Weak HIPs leave housing market shaky on its feet
There has been a late surge in the number of properties coming onto the market as sellers rush to beat the June 1st HIPs deadline. propertyfinder.com has seen a 4% rise in the number of properties listed on the site since the beginning of the month, and predicts HIPs will cause further disruption after their implementation.
Nicholas Leeming, director of propertyfinder.com, commented:
Our research carried out at the beginning of May showed there was a worrying level of ignorance in the general public regarding HIPs policy. However, we are now seeing levels of activity that suggests awareness has increased in the past couple of weeks.
This late surge will undoubtedly be followed by a drought come June and turbulence in the market will make it difficult to see the true effects of the latest rate rise. House prices have been pushed up by a chronic lack of supply. There is a worry that a further tightening of supply - as the market adapts to HIPs - will cause previously moderating house prices to spiral upwards again in the short term. This will cause difficulties for the MPC’s setting of interest rates – we can only hope that they don’t act prematurely. Borrowing costs are weighing heavily on people’s minds and it is only a matter of time before the market really begins to see the effects. It is vital that the MPC sit back and wait for the storm to settle. The housing market will need time to absorb four rate rises and disruptive new policy.
Table 1: Number of properties on propertyfinder.com - May 2007
Confidence in house prices dented as borrowing costs bite
Confidence in the value of bricks and mortar still remains high but people expect house price growth to slow over the coming months. 83% of people say they expect house prices to continue to rise over the next year. However the extent to which people expect house prices to inflate has fallen this month from 6.4% to 6.0%.
Three quarters of people predict that if there were a fall in house prices, it would be due to rising interest rates and more than half of home buyers and sellers believe mortgages are unaffordable. Someone buying a home today will now pay over £140 more in monthly mortgage payments than a year ago - a crippling 19% increase.

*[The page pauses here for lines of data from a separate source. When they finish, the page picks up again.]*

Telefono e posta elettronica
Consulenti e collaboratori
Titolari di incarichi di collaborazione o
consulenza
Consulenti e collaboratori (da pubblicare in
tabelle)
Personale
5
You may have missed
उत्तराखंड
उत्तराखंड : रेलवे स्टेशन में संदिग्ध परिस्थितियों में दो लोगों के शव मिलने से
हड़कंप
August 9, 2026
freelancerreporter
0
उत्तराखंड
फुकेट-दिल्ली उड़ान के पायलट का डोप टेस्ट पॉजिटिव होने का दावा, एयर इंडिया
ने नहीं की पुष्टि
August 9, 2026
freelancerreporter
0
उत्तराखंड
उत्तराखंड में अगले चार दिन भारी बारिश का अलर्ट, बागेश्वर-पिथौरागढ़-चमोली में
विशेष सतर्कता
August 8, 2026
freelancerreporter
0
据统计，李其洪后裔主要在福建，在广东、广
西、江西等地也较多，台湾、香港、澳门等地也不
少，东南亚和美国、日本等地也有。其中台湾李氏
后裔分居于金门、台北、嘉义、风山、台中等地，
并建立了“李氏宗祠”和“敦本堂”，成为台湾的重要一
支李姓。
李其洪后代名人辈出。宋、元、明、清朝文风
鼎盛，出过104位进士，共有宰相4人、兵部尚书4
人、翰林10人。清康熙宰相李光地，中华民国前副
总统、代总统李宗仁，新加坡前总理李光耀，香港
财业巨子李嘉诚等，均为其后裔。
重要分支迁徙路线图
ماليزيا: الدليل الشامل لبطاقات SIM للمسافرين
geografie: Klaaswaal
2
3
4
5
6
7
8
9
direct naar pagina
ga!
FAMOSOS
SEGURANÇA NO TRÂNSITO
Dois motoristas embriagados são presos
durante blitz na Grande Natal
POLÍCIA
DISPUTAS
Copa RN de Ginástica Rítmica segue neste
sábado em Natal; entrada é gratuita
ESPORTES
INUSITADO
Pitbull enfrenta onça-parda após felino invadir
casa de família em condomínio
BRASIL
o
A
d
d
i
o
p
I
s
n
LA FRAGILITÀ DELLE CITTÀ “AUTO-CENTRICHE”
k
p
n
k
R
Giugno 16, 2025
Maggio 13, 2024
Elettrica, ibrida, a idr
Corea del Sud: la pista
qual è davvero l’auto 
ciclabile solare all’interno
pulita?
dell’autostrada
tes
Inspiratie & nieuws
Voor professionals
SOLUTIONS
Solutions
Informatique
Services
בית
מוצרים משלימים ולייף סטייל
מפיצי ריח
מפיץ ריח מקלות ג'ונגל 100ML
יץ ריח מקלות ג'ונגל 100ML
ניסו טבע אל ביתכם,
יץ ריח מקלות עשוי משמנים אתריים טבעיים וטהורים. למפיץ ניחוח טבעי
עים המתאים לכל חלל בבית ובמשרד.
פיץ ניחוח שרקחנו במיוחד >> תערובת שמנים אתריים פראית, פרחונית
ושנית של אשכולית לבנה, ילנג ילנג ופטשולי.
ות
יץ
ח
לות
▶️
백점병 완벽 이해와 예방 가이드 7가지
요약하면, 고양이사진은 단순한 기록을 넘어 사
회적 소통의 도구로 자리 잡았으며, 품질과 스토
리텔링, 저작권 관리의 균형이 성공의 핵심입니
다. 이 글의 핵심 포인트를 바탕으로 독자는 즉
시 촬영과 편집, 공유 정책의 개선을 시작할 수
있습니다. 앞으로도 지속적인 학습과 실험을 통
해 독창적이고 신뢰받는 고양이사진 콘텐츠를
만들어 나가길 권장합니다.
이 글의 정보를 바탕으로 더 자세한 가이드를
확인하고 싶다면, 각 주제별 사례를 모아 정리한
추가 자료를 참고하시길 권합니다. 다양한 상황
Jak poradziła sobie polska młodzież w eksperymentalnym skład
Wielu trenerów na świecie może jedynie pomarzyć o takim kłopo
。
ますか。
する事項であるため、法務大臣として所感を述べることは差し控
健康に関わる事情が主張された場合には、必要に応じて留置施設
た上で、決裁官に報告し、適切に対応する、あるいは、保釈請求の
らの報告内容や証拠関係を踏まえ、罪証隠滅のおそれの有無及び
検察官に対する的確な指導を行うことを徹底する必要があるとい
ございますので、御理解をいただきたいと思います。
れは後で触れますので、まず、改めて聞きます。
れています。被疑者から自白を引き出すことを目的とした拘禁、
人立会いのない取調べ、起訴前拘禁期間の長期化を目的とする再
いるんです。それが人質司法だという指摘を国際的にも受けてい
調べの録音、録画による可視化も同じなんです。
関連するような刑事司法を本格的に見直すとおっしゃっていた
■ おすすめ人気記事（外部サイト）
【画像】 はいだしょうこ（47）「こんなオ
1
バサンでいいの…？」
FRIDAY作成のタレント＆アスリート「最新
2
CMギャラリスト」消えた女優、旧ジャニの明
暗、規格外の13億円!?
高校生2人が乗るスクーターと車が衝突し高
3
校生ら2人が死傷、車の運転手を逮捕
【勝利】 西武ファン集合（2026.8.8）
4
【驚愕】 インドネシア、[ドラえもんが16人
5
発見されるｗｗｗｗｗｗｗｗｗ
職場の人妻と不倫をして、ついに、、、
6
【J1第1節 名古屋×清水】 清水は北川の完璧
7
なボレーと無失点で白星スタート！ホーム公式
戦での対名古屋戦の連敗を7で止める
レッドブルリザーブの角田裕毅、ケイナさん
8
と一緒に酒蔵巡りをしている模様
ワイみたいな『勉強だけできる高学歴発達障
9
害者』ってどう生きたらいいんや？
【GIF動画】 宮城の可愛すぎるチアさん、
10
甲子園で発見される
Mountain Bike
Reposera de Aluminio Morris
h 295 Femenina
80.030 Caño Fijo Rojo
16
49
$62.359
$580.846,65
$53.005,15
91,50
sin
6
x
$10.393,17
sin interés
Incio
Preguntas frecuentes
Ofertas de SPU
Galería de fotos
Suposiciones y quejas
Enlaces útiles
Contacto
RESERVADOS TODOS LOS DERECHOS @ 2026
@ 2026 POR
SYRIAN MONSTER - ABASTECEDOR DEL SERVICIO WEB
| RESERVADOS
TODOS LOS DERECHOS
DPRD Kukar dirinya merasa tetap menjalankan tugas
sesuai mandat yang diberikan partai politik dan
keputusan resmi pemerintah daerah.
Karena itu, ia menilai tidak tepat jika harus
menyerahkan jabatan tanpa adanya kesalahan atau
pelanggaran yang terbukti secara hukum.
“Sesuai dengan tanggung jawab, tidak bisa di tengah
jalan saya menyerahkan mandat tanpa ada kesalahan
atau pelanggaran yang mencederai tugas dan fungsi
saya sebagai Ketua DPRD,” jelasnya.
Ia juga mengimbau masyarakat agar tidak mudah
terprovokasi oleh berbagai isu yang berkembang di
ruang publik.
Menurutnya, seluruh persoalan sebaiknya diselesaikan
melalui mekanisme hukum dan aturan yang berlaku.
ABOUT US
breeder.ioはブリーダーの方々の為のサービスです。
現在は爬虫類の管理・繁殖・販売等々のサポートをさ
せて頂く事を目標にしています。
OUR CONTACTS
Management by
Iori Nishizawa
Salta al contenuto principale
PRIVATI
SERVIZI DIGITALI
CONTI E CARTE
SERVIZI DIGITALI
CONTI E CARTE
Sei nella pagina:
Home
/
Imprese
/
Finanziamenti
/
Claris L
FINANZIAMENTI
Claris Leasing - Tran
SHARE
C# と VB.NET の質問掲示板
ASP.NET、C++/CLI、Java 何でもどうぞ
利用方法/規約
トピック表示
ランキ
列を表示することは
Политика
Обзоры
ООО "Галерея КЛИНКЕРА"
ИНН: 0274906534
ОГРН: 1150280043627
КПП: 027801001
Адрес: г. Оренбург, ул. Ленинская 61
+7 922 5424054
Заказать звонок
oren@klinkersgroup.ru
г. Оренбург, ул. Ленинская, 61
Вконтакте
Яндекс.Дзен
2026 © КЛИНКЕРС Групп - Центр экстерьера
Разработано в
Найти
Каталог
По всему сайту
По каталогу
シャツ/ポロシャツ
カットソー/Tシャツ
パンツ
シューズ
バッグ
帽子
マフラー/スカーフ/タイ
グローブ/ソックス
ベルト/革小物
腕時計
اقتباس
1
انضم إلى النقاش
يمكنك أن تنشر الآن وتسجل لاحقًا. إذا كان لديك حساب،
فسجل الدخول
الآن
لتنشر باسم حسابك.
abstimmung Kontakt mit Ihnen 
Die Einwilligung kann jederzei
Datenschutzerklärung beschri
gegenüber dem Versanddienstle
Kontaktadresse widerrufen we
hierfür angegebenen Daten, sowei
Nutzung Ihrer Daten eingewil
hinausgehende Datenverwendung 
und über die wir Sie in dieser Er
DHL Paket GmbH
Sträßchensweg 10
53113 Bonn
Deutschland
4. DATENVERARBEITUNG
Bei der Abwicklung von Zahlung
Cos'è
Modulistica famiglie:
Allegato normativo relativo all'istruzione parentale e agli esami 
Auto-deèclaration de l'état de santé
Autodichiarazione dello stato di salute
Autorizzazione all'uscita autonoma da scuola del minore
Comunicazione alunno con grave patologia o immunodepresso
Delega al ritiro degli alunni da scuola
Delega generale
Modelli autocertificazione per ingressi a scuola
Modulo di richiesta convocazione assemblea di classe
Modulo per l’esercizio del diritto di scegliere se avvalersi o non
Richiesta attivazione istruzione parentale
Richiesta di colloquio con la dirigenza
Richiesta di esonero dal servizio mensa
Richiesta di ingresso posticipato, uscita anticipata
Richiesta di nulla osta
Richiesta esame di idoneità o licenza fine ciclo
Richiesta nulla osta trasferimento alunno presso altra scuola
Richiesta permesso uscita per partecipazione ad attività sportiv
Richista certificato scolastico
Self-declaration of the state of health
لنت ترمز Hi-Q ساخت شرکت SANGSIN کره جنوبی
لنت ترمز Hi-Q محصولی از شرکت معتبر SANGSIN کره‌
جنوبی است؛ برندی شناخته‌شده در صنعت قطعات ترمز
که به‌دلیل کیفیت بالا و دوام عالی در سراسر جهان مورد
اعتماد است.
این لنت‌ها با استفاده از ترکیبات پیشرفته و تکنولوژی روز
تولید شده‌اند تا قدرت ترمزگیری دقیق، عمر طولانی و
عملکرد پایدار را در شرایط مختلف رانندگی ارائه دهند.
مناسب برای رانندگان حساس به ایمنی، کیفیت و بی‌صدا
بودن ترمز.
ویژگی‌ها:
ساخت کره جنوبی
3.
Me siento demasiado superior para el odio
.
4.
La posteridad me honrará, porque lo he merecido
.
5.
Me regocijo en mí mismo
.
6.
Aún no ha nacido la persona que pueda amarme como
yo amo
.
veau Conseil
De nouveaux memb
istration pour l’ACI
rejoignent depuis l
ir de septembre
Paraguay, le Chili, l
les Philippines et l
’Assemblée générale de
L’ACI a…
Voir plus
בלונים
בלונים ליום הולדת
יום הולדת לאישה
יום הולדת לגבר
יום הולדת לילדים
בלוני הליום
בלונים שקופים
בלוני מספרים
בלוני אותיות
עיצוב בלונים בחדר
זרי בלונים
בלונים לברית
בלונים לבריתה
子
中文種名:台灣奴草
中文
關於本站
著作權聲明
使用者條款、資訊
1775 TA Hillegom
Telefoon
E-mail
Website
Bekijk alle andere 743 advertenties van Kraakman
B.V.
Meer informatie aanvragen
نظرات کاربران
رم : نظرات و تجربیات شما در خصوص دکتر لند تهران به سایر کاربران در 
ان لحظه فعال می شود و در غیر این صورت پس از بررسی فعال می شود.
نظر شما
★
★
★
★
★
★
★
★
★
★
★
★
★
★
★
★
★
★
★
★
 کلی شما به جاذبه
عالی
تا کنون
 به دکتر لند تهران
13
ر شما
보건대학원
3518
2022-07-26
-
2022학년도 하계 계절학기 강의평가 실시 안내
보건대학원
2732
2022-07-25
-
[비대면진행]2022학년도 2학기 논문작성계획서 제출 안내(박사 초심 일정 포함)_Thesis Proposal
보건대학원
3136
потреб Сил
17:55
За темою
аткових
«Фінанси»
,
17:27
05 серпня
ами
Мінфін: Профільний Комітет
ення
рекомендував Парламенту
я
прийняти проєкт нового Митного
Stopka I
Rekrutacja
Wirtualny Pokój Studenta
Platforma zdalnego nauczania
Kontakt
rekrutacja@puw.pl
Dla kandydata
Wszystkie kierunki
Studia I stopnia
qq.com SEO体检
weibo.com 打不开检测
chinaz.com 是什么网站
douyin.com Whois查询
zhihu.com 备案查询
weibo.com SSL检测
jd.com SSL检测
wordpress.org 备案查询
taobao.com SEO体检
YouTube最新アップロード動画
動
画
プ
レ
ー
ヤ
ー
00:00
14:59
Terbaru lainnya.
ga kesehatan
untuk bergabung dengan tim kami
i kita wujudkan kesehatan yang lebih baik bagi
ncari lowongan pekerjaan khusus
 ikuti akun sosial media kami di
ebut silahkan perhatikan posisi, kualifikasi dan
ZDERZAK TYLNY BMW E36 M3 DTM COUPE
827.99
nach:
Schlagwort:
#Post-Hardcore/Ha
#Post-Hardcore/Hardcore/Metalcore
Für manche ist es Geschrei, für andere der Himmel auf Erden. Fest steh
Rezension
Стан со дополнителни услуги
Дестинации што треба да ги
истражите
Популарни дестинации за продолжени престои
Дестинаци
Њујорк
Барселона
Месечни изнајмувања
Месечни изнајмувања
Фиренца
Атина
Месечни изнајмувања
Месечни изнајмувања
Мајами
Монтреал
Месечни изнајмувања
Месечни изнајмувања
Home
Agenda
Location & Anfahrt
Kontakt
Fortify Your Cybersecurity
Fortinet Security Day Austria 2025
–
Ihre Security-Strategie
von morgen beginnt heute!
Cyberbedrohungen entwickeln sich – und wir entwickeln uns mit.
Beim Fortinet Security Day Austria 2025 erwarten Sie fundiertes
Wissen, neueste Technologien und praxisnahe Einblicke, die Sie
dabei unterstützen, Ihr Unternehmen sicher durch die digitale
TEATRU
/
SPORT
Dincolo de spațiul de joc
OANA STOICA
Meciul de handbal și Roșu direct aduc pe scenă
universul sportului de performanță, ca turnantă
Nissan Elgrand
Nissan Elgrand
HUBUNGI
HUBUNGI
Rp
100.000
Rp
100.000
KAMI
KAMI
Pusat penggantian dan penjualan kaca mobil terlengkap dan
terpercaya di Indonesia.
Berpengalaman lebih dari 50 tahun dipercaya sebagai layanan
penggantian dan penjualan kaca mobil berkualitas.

76% of home buyers stated that house prices are likely to suffer because they are currently too high relative to income. CML figures show monthly interest payments on mortgages are now 17% of the average home owner’s income.Nicholas Leeming added that house price growth was set to continue but that financial constraints will begin to take their toll:
The housing market has experienced rapid growth in house prices over the last 12 months, and prices look set to continue to rise. However, there were signs that house price inflation was moderating, even before the May rate rise, and the latest move by the MPC is sure to impact further.